Cutch felt relieved that Elise agreed with him on his suspicions regarding her coworker. “We could swing by and see what he’s up to. I know where he lives.” As county assessor, Cutch knew where everyone lived—or at least where they owned property.
“Excellent idea,” Elise agreed, shifting their course in the open airspace. “I know where his place is, too. And if he asks later, we’ll tell him it’s a courtesy wake-up call.”
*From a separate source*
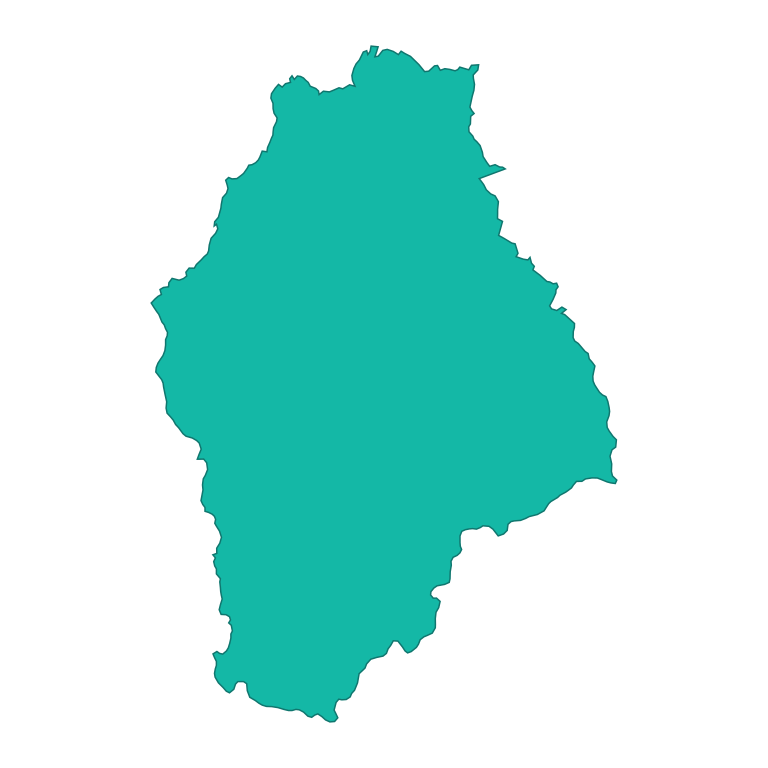 Campinaçu, Goiás, Brazil (Robinson projection)
{"feature_id": "56859067B82037437872279", "entity_name": "Campinaçu", "entity_type": "district", "adm_level": 2, "iso_a3": "BRA", "parent_name": "Brazil", "parent_adm1": "Goiás", "projection": "robinson", "projection_center": [-48.57, -13.889], "detail": "fine", "context": "isolated", "style": "filled", "palette": "teal", "viewbox_px": 768, "rotation_deg": 0, "n_neighbors": 0, "source": "geoboundaries", "source_scale": "gbopen_adm2", "svg_char_len": 5393}
<svg xmlns="http://www.w3.org/2000/svg" viewBox="0 0 768 768"><path d="M588.1,353.5L585.1,351.5L578.3,343.5L574.7,341.0L573.1,337.6L573.3,331.5L574.4,327.4L574.5,323.5L564.7,314.6L561.5,313.4L566.1,309.6L561.9,307.1L556.8,310.5L551.6,308.9L549.6,305.9L553.1,299.3L555.8,293.0L556.0,289.7L558.1,286.8L556.6,283.2L553.1,283.8L549.9,282.0L546.9,281.5L540.2,275.4L537.4,273.3L532.9,269.9L534.3,266.3L531.5,263.2L530.0,257.4L527.9,259.9L523.4,259.2L516.1,256.7L518.0,253.3L515.1,243.8L511.8,243.1L504.2,238.5L498.6,235.4L502.5,221.4L497.5,218.7L497.6,213.9L497.6,209.4L498.4,201.7L495.1,195.9L490.7,193.9L486.3,189.8L483.8,184.8L481.8,182.0L479.2,178.6L505.2,168.9L502.6,167.2L499.6,167.0L495.1,164.7L489.7,166.3L487.0,162.7L483.1,156.6L482.4,152.3L480.1,145.6L476.9,141.8L474.1,139.2L472.8,136.1L469.0,131.8L468.7,126.8L470.4,124.0L470.7,116.3L474.1,113.5L471.8,110.6L469.9,107.1L472.2,96.4L473.9,90.3L474.5,84.4L473.4,78.3L473.2,75.0L477.8,70.0L478.6,64.8L471.5,65.3L468.8,69.8L459.8,67.1L457.8,69.6L455.1,70.8L449.8,69.4L444.8,68.7L440.3,70.3L437.5,65.5L434.5,65.9L428.7,71.2L424.6,71.6L418.9,64.6L410.5,56.4L404.8,53.5L401.1,51.2L398.4,54.6L393.2,51.4L387.2,49.4L382.8,50.4L378.2,56.2L374.9,56.8L376.8,51.1L378.1,46.8L371.1,46.1L370.1,51.4L367.8,54.6L366.7,50.7L363.3,52.0L359.4,60.0L356.1,63.9L353.9,68.4L351.9,75.5L352.5,80.3L355.0,86.3L349.6,84.8L342.8,88.8L339.0,87.8L333.3,90.3L329.4,91.9L323.4,91.2L319.1,94.6L318.5,91.0L315.8,88.5L310.2,86.2L308.2,82.4L305.7,80.3L303.5,78.0L300.6,76.5L297.4,76.0L294.3,79.4L292.0,75.8L289.7,78.7L290.5,82.4L285.5,83.7L282.2,87.1L278.5,84.4L275.2,88.2L271.5,93.7L270.9,98.1L273.0,103.3L273.1,108.7L274.1,113.3L277.1,117.9L276.5,121.7L273.6,127.6L273.1,132.0L272.9,135.2L271.5,138.1L269.9,142.3L267.6,147.4L266.9,151.8L262.2,151.1L259.9,157.0L258.3,160.0L255.7,162.7L252.0,164.7L248.8,165.2L247.3,168.2L243.6,173.4L241.2,175.4L236.9,178.6L232.0,178.9L228.6,177.5L225.7,180.2L227.2,185.0L228.0,188.5L226.5,193.2L222.6,197.6L221.3,204.4L220.9,208.2L218.4,217.3L214.7,221.7L214.2,226.0L216.5,224.2L217.8,228.8L215.6,233.3L211.1,238.3L209.3,244.9L208.6,250.9L207.3,254.0L204.1,256.7L201.2,259.9L196.4,264.5L194.3,268.2L189.1,268.1L185.9,272.2L186.7,276.1L183.4,278.6L179.1,280.2L172.1,278.4L168.9,282.7L168.5,286.8L163.4,287.5L160.0,289.5L161.4,294.5L158.1,296.3L155.2,298.8L151.2,303.0L153.9,307.3L156.9,311.8L158.8,314.3L160.3,318.0L162.0,322.1L164.2,324.8L165.6,328.7L167.5,332.3L167.2,335.8L165.6,339.6L165.6,345.1L164.9,350.6L163.0,355.6L160.4,359.4L158.0,363.1L156.3,367.4L155.8,372.0L161.7,379.7L163.1,383.1L163.6,387.0L165.0,394.0L166.7,401.8L166.1,408.1L167.1,413.2L170.5,416.8L173.3,420.2L175.6,424.5L178.6,427.7L183.0,433.7L186.0,436.2L192.3,438.0L196.6,440.5L199.2,443.0L201.2,449.2L198.9,454.8L197.3,459.2L203.7,459.1L206.7,462.8L207.6,469.6L205.3,475.4L203.3,478.8L202.5,484.9L203.0,489.9L201.0,500.6L202.8,504.5L205.0,507.5L205.0,511.3L208.6,512.4L212.2,514.2L214.4,516.3L215.6,519.3L214.8,523.3L216.5,526.3L219.5,531.1L221.5,537.3L219.8,543.2L216.7,548.2L216.8,553.4L212.9,554.8L215.4,557.9L213.7,561.6L214.7,565.9L216.4,568.9L216.4,573.9L218.5,576.4L220.4,578.7L219.8,581.9L220.4,587.4L220.7,591.5L221.3,595.1L222.2,599.0L220.5,604.5L219.2,609.7L221.1,614.4L226.1,614.7L229.5,616.7L230.5,619.9L228.7,622.9L231.3,625.3L232.4,631.0L230.9,634.0L230.9,638.1L229.7,643.4L228.3,647.9L226.4,651.0L222.7,654.1L219.6,653.4L216.9,651.5L213.0,653.9L214.5,657.5L216.4,661.4L216.4,665.4L215.3,668.9L214.5,673.4L215.1,677.1L218.4,682.8L223.1,687.5L226.3,691.2L229.5,692.8L233.8,689.3L235.5,684.1L237.8,681.6L243.6,681.6L246.7,683.7L247.3,690.7L249.8,697.3L255.3,700.5L258.9,703.2L262.2,705.1L266.4,706.4L271.8,706.6L278.0,707.6L283.9,709.4L288.5,710.5L292.1,710.5L295.9,709.4L299.3,709.8L303.6,712.1L307.9,716.2L311.7,717.3L314.7,715.1L317.8,713.9L321.9,716.6L325.5,719.9L329.9,721.9L334.6,721.5L337.8,717.8L335.8,713.5L334.1,710.1L336.1,702.4L338.8,699.2L341.8,699.8L346.2,699.5L350.2,696.9L351.6,693.5L354.5,690.3L356.3,685.9L357.5,682.9L359.1,673.7L365.0,668.1L366.6,663.9L370.8,659.2L376.7,657.4L383.0,656.1L386.4,653.4L388.1,648.8L390.7,645.4L393.3,640.8L397.9,641.1L402.5,647.0L405.1,651.0L407.6,652.9L411.2,651.6L416.4,647.4L418.4,644.3L420.2,639.7L423.9,636.8L427.3,635.4L432.3,633.1L435.3,627.8L435.4,624.5L435.3,618.5L436.0,612.3L438.7,607.6L440.1,601.4L436.5,598.1L433.3,598.2L430.6,595.0L430.9,591.7L433.9,588.0L437.1,585.8L444.6,584.4L449.2,582.4L450.0,578.9L450.2,571.8L451.3,565.2L451.0,561.3L453.1,557.3L457.1,555.4L459.9,552.9L461.6,549.5L460.3,546.3L460.0,542.7L460.0,535.9L461.8,531.3L465.3,529.7L469.3,528.9L472.6,528.6L476.5,529.1L480.4,527.5L482.9,525.8L489.0,526.3L492.9,529.1L498.2,535.9L503.6,534.0L507.2,530.4L508.0,524.3L511.0,521.6L514.1,520.9L520.5,520.4L525.7,518.4L529.1,516.6L537.4,514.5L544.1,510.8L546.1,507.6L548.7,503.6L550.9,501.5L553.9,499.7L557.7,497.4L560.0,495.2L565.8,492.1L568.2,490.4L571.5,487.9L573.3,485.1L576.5,481.4L581.9,481.3L585.5,478.9L592.0,477.9L597.4,478.0L601.0,479.4L607.1,481.9L610.9,482.9L615.3,483.5L616.8,480.1L612.5,476.0L611.4,471.5L611.7,463.9L610.0,456.2L612.0,449.8L615.7,447.1L616.4,439.8L613.0,436.4L609.2,431.1L607.2,427.5L606.7,421.9L609.0,415.7L609.6,411.4L609.1,407.5L607.8,401.4L605.9,396.6L602.5,395.0L599.5,392.3L596.6,387.9L594.7,384.9L593.1,381.1L592.8,376.3L593.6,372.0L594.9,366.0L592.3,362.4L589.2,358.8L588.1,353.5Z" fill="#14b8a6" stroke="#0f766e" stroke-width="1.5"/></svg>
“True enough,” Cutch agreed. If the man was innocent, he might as well get back to work so Elise wouldn’t have to take up the slack. And if he was guilty, they needed to know. He watched out the window as they headed north toward the old Miller farmstead. Like many of the smaller Loess Hills farming operations, the Millers hadn’t been able to make a steady go of farming and had sold off much of their land over the years. Now Rodney lived alone in the old farmhouse at th
e northern end of the county. Cutch hadn’t realized before how close the place was to his pecan grove.
Suspiciously close.
He kept his eyes trained on the familiar checkerboard of fields below them as they left the flatter, more fertile land of the Nishnabotna River valley and neared the Miller place in the hills. The loud cockpit muffled outside noises, so Cutch didn’t notice the approaching plane until it entered his peripheral vision.
“Elise, watch out! There’s a plane on your left!”
His stomach dipped as Elise pulled the little yellow duster high up out of the path of the passing plane. It swept past below them, creating turbulence in the air with its disturbing bulk.
“What was that?” Elise asked as she glanced back in the direction the plane had gone.
Cutch craned his neck to see through the narrow windows of the tiny cockpit. The larger blue-and-white plane made a wide arc behind them. “They’re coming back around!”
Elise gunned the engine and took them low this time, angling to her right. Cutch couldn’t see the oncoming plane as well from that position, but he knew Elise could. They skirted the topmost branches of the windbreak below, and Cutch braced himself as the bully plane swept near. He was sure they were headed for a direct hit.
But Elise followed the tree line as it dipped away. The windows rattled as the bigger plane buzzed by, landing gear all but grazing them as Elise flew the duster dangerously close to the ground.
“Try to get an ID on that blue jay,” Elise said as she pulled the duster back up. Then she got on her radio, “Sky Belle to Big Bird. Sky Belle to Big Bird.”
Frustrated, Cutch tried to get a closer look at the plane while Elise quizzed her uncle on who might be sharing the airspace with them. Leroy didn’t know anything about the larger plane.
Nor could Cutch make out any sort of identification mark other than the decorative blue swish along the white sides of the plane and some pinkish-red smudges on the underbelly.